Monday, 16 June 2025

European Orchard Bee is Now a Valuable Pollinator in UK–Since the Weather Got Warmer


Pair of European orchard bees (Osmia cornuta) GNU Free license

If you happen to be on a ramble in southern Britain next year, you may see a solitary orangish bee flitting between rising flowers as early as late February.

Such days used to be too cold for Osmia cornuta, known as the European orchard bee, a regular pollinator in orchards on the mainland. However, rising global temperatures have allowed this powerhouse pollinator to find the English meadows fit for purpose.

O. cornuta will emerge in early to mid-March and begin feeding on the nectar of the earliest flowering plants like scilla, a genus of bulb-forming perennial flowers, often called squills and known for their early spring blooming of star-shaped blue, purple, white, or pink blossoms.

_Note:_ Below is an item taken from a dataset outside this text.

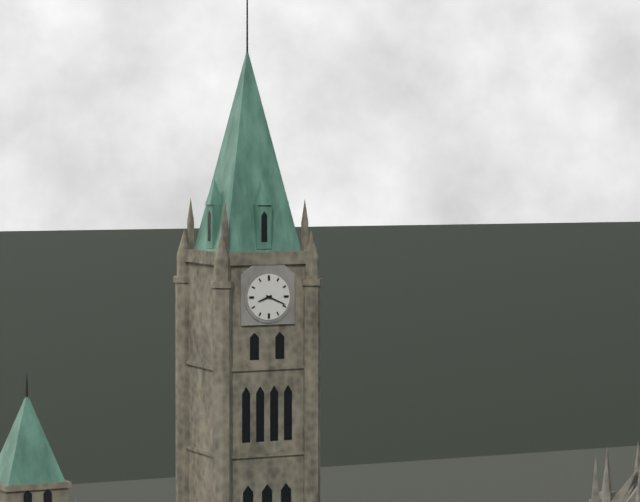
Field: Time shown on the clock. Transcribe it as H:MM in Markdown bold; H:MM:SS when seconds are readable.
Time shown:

Though not a honeybee, it is utilized as a commercial pollinator, and deployed in almond, cherry, and apple orchards. A solitary species, the orchard bee lays a single egg in a nest dug into rotting wood. Inside, it will stash pollen for the baby bee to eat, and then seal up the hole to protect it.

If wood isn’t available, it will happily use masonry or house walls, cracked window frames, drainage pipes, and other nooks and crannies in anthropogenic locales.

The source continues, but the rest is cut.